Compito 1 - Trascrivi dal testo sull'Apocalisse il brano che comincia con "Lectio divina sul" e si chiude con "(cfr. cap. 20).".
Compito 2 - Secondo il testo sull'Apocalisse, in quale luogo viene gettato il diavolo che aveva sedotto le nazioni?
Compito 3 - Riprendi la lettura del capitolo 20 dell'Apocalisse e proseguila dopo l'ultima frase riportata nel testo.

Testo da analizzare -
'''

Lectio divina sul Libro dell'Apocalisse - 27

APOCALISSE
Ventisettesima Lettura

L'Apocalisse dopo aver descritto i lamenti innalzati sulla terra dai re, dai mercanti e dai naviganti, a causa della caduta di Babilonia, la città del male, ora si descrivono i canti di festa che si spiegano in cielo. Anche altre visioni vengono descritte (cfr. cap. 20).

Lettura
Ap 20
1E vidi un angelo che scendeva dal cielo con in mano la chiave dell'Abisso e una grande catena. 2Afferrò il drago, il serpente antico, che è diavolo e il Satana, e lo incatenò per mille anni; 3lo gettò nell'Abisso, lo rinchiuse e pose il sigillo sopra di lui, perché non seducesse più le nazioni, fino al compimento dei mille anni, dopo i quali deve essere lasciato libero per un po' di tempo. 4Poi vidi alcuni troni - a quelli che vi sedettero fu dato il potere di giudicare - e le anime dei decapitati a causa della testimonianza di Gesù e della parola di Dio, e quanti non avevano adorato la bestia e la sua statua e non avevano ricevuto il marchio sulla fronte e sulla mano. Essi ripresero vita e regnarono con Cristo per mille anni; 5gli altri morti invece non tornarono in vita fino al compimento dei mille anni. Questa è la prima risurrezione. 6Beati e santi quelli che prendono parte alla prima risurrezione. Su di loro non ha potere la seconda morte, ma saranno sacerdoti di Dio e del Cristo, e regneranno con lui per mille anni. 7Quando i mille anni saranno compiuti, Satana verrà liberato dal suo carcere 8e uscirà per sedurre le nazioni che stanno ai quattro angoli della terra, Gog e Magòg, e radunarle per la guerra: il loro numero è come la sabbia del mare. 9Salirono fino alla superficie della terra e assediarono l'accampamento dei santi e la città amata. Ma un fuoco scese dal cielo e li divorò. 10E il diavolo, che li aveva sedotti, fu gettato nello stagno di fuoco e zolfo, dove sono anche la bestia e il falso profeta: saranno tormentati giorno e notte per i secoli dei secoli.

'''

Dati registrati -

'''

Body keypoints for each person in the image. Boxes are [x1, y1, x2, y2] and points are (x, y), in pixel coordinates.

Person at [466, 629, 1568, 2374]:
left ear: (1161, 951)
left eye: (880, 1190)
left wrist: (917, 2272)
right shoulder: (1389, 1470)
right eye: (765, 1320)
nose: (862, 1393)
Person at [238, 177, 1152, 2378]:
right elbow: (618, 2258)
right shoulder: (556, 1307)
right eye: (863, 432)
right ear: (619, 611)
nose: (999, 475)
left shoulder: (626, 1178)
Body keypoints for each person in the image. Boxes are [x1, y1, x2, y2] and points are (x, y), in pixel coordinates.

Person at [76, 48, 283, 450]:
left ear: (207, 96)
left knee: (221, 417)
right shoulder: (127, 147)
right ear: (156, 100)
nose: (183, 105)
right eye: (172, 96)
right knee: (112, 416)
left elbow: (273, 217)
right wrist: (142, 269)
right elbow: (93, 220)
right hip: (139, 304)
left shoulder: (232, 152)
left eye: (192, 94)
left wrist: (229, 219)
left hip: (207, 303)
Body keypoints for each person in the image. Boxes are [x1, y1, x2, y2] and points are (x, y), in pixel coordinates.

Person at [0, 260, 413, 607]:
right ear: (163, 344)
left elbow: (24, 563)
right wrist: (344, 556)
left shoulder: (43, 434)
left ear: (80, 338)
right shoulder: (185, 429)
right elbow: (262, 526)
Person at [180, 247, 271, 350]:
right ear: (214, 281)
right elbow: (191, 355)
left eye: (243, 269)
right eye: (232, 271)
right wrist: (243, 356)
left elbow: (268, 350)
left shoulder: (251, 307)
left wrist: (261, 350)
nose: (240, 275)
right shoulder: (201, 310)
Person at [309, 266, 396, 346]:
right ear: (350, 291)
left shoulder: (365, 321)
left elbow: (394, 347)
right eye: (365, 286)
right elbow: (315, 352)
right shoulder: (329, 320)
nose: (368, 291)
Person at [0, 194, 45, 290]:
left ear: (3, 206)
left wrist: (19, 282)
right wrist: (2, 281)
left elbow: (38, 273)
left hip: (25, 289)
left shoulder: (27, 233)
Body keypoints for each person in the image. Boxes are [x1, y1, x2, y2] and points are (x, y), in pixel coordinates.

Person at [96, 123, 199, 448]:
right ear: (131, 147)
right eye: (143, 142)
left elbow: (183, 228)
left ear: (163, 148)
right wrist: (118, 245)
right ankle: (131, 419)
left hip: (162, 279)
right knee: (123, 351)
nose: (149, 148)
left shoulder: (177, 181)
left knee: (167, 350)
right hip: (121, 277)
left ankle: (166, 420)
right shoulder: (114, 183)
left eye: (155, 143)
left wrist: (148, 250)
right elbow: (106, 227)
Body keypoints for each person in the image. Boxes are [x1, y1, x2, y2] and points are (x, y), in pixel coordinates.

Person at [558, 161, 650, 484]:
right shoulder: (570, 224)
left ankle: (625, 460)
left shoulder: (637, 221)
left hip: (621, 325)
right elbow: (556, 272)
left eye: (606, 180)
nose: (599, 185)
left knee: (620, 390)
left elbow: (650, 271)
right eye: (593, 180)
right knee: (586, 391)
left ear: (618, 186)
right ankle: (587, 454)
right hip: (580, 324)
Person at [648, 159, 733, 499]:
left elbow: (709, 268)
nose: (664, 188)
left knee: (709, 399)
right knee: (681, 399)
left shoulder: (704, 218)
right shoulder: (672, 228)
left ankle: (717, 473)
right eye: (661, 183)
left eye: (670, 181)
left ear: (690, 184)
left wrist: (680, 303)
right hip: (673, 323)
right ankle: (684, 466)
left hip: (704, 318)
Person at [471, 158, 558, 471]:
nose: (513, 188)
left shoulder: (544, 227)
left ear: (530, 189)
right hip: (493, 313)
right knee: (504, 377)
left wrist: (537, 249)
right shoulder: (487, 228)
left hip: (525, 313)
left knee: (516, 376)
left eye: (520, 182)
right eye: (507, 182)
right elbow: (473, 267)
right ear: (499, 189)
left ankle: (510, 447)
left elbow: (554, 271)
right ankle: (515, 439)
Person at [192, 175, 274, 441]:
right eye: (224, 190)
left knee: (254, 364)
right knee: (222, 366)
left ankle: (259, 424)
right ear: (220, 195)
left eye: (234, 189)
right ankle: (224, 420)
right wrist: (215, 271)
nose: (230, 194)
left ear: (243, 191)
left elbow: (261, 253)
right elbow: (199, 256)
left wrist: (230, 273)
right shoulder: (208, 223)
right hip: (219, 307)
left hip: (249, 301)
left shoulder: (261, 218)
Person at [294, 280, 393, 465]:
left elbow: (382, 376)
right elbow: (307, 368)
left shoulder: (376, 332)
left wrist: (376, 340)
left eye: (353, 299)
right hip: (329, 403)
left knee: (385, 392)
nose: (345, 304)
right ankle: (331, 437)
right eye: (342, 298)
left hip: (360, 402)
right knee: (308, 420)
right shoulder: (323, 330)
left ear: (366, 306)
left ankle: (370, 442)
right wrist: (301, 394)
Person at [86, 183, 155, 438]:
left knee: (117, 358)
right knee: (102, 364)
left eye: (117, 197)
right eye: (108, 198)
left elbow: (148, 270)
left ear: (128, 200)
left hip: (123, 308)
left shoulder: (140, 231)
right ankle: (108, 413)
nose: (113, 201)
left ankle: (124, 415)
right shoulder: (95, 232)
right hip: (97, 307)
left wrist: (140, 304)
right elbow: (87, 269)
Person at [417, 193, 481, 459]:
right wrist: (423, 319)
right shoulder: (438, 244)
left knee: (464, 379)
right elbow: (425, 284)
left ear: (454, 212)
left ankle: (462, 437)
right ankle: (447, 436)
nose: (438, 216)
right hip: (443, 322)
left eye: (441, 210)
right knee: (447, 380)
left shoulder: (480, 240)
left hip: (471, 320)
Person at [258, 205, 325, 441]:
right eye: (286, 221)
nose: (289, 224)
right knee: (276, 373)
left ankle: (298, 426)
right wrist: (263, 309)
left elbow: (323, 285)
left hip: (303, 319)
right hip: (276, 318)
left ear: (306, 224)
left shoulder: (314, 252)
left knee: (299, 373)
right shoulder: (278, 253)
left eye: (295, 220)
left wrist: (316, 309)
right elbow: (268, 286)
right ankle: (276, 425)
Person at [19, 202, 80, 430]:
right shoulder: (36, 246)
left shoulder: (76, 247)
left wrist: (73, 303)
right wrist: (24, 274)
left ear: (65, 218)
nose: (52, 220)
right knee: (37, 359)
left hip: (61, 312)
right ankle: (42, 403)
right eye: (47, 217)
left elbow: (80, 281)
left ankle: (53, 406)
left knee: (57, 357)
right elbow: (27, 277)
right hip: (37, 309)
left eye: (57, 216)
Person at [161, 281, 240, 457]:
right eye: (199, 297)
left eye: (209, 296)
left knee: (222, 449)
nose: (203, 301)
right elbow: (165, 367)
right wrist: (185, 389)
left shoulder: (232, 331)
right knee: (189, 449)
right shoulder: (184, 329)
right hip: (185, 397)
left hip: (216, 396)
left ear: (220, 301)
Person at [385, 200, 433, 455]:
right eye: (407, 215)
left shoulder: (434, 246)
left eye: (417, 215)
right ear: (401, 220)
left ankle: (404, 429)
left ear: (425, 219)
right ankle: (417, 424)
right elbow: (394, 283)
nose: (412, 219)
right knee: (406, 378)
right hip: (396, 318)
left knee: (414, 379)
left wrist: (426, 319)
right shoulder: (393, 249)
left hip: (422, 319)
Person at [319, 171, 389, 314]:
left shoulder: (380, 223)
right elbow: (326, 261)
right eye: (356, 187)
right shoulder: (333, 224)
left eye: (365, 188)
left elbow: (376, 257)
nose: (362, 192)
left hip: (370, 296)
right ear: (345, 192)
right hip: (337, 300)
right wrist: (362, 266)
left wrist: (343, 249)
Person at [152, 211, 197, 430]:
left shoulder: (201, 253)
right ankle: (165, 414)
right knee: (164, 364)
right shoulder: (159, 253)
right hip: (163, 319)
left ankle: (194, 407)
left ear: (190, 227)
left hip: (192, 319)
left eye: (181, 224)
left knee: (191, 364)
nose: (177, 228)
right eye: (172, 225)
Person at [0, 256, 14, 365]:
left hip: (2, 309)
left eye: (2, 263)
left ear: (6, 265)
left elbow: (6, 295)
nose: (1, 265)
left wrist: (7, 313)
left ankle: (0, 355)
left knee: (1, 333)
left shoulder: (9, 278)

'''

Risposta 1 -
Lectio divina sul Libro dell'Apocalisse - 27

APOCALISSE
Ventisettesima Lettura

L'Apocalisse dopo aver descritto i lamenti innalzati sulla terra dai re, dai mercanti e dai naviganti, a causa della caduta di Babilonia, la città del male, ora si descrivono i canti di festa che si spiegano in cielo. Anche altre visioni vengono descritte (cfr. cap. 20).

Risposta 2 - Nello stagno di fuoco e zolfo, dove si trovano anche la bestia e il falso profeta.

Risposta 3 -
11E vidi un grande trono bianco e Colui che vi sedeva. Scomparvero dalla sua presenza la terra e il cielo senza lasciare traccia di sé. 12E vidi i morti, grandi e piccoli, in piedi davanti al trono. E i libri furono aperti. Fu aperto anche un altro libro, quello della vita. I morti vennero giudicati secondo le loro opere, in base a ciò che era scritto in quei libri. 13Il mare restituì i morti che esso custodiva, la Morte e gli inferi resero i morti da loro custoditi e ciascuno venne giudicato secondo le sue opere. 14Poi la Morte e gli inferi furono gettati nello stagno di fuoco. Questa è la seconda morte, lo stagno di fuoco. 15E chi non risultò scritto nel libro della vita fu gettato nello stagno di fuoco.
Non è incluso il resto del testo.